Mark Brown, arts correspondent 

Sotheby’s to sell Gunter Sachs’ £20m surrealist and pop art collection ‎

Among 300 works are pieces by Magritte, Dali, Lichtenstein and Warhol screenprint of Sachs' second wife, Brigitte Bardot
  
  

Andy Warhol's Flowers, Gunter Sachs collection, Sotheby's
Sotheby's sale of the Gunter Sachs collection includes Andy Warhol's Flowers screenprint. Photograph: Sotheby's Photograph: Sotheby's

Nearly 300 art works belonging to one of the most fun-loving of playboys, the late Gunter Sachs, are to be auctioned in London with a collective asking price of more than £20m.

Sachs was known for his glamorous jet-setting lifestyle but Sotheby's director Cheyenne Westphal, the auction house's chair of contemporary art in Europe, said the works also reveal his "little-known side as one of the most visionary and influential collectors of the 20th century".

It was, she said, "among the most desirable single-owner collections ever to come to market".

The collection includes pop art by Andy Warhol and Roy Lichtenstein; surrealist pieces by René Magritte, Salvador Dalí and Max Ernst; works by Arman and Yves Klein; and furniture by some of the world's most revered cabinet-makers and designers including Émile-Jacques Ruhlmann and Louis Majorelle.
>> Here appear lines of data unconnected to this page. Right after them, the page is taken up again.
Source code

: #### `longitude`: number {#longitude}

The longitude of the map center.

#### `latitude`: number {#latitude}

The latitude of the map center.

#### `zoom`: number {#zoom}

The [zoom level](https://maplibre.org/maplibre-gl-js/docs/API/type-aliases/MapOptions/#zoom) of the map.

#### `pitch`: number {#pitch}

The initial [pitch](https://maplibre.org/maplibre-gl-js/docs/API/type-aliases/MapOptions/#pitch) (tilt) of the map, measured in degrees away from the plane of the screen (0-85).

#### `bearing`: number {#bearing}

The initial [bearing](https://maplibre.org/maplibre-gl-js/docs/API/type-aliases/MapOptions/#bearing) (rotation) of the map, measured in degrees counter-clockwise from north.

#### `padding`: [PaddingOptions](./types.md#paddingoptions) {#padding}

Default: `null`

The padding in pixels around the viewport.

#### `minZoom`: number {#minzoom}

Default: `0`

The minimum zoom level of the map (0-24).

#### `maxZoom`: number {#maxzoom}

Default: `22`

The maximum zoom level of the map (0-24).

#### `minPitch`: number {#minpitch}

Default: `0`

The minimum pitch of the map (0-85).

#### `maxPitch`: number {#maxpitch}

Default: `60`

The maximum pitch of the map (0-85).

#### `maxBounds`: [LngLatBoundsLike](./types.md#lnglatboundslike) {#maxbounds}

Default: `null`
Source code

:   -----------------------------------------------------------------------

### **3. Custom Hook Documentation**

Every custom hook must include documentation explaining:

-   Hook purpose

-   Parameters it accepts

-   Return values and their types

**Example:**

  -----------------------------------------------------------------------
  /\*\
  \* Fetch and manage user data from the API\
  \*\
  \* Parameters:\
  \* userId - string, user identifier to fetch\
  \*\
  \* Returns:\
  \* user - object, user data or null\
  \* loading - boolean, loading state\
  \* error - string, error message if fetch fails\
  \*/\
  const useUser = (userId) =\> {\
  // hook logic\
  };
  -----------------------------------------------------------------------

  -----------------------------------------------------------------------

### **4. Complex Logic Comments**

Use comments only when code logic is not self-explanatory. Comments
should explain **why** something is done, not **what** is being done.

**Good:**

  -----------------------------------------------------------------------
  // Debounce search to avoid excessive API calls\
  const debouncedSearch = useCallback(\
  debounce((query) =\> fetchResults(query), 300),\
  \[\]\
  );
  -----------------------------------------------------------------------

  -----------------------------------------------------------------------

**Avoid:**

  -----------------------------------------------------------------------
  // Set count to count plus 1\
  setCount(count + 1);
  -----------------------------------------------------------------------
The sale will include works depicting his second wife Brigitte Bardot, over whose house he dropped 1,000 red roses from a helicopter hours after meeting her.

There will be Warhol's 1974 silkscreen portrait of Bardot – estimated at up to £4m – as well as Richard Avedon's source photograph from 1959, a limited edition print estimated at £40,000-£60,000.

Sachs killed himself at his Gstaad chalet last year aged 78, leaving a note explaining he would rather die than live with a "hopeless" illness.

It followed a life many would envy. Sachs inherited his billions from his mother, a member of the Opel car dynasty and his father, co-owner of one of Germany's biggest car parts suppliers.

Sachs put his money to the pursuit of pleasure, once boasting that he never "worked a day in my life." Ruggedly handsome – they called him "Sexy" Sachs in the sixties – he could be the epitome of playboyishness, living life in a whirl of jets, beautiful women and champagne. He once turned up at a party dressed as Kaiser Wilhelm and he was chairman of the St Moritz bobsleigh club.

But he also had a more industrious side to him. He was obsessed by astrology and wrote a bestseller called Astrology File, he opened a chain of fashion shops called Micmac and was undoubtedly a shrewd collector of art, presenting Warhol's first large European exhibition at his gallery in Hamburg. Other Warhol works in the sale include a 1.2 metre Flowers painting valued at £3m-£4m and one of his last self-portraits, Pink Fright Wig, estimated at £2m-£3m.

The furniture in the sale includes everything from classic French art deco to his more sexualised bedroom furniture designed by Allen Jones in 1969 and featuring scantily-clad mannequins.

The auction will take place over 22 and 23 May, and the works will be on display at Sotheby's in London between 18-22 May.